If I had a daughter, I wouldn’t want her to marry one. If I had a business, I wouldn’t want to hire one. Nor would I want to live next door to one. And if I were a prosecutor, I’d go after them with a vengeance, as Rudy Giuliani did, if for no other reason than they give other Italians a bad name.

It’s not just their criminality. It’s their culture of superstitions, vendettas, machoism, and crudity. Sure, both the culture and the Mafia came about because of Sicily being impoverished and conquered by so many different invaders over millennia, and because governments were so corrupt and incapable of protecting the population from predation. But in the end, so what? Knowing that history still doesn’t make me want to break bread with a Sicilian mobster, especially not at a New York Italian restaurant, where bullets might be the main course and I could end up in the trunk of a car in the long-term parking lot at Newark Airport.

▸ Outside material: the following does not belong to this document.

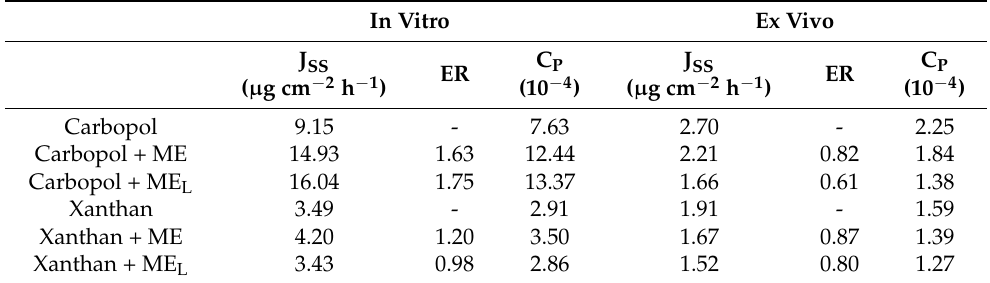
Table 4. Steady-state flux (J SS ), permeability coefficient (C P ), and enhancement ratio (ER) comparing the microemulsion gel formulation to the reference gel under the in vitro and ex vivo conditions.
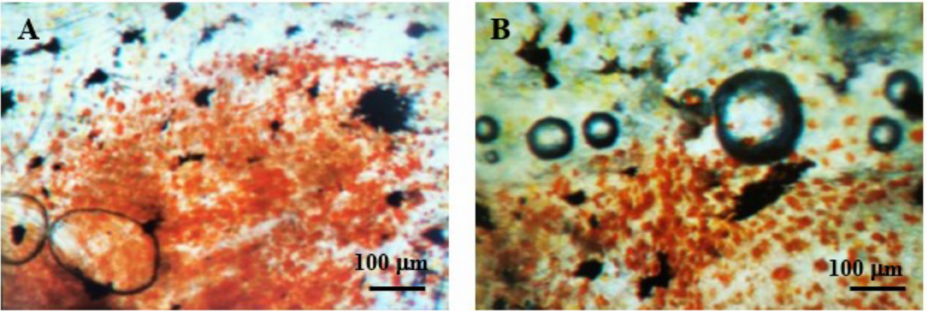
Figure 1. Skin tissue from red spot before ( A ) and after the trypsin digestion for 40 min ( B ). Trypsin digestion causes chromatophore shrinkage, but the cells still form cell clumps. The photo was taken under a binocular loupe.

Does that make me a racist?

If so, here is more evidence of my racism: I also don’t like white supremacists, communists, fascists, Antifa, religious zealots, partisan ideologues and dogmatists, and the naïve belligerents of both parties who squandered trillions of dollars in useless wars overseas for more than two decades instead of on the revitalization of America’s urban and rural slums.

In addition, I don’t like the Cuomo brothers, Nancy Pelosi, Sean Hannity, Don Lemon, Dick Cheney, and the guy who heads up Facebook. The same with gangbangers and celebrities whose faces are covered with tattoos, or the fellow Arizonan who wore animal skin and Viking horns at the Capitol riot.

No doubt, they don’t like me or my kind, either.

That doesn’t mean that I want to take their rights away, or treat them uncivilly, or cancel them, or subject their kids to reeducation, or exclude them from our Democratic, pluralistic, classical liberal society. Nor does it mean that I think they are genetically inferior. It just means that I don’t like their beliefs and behavior, including their propensity to want to infringe on other people’s rights, or to take other people’s stuff, or to implement half-baked notions for remedying complex social and economic problems, or to see people in terms of race instead of individuals. My dislike has nothing to do with race.

Maybe someday I’ll be as enlightened and open-minded as those who see themselves as woke and who embrace critical race theory. You know, the people who focus on someone’s race and pigmentation instead of the person’s individuality.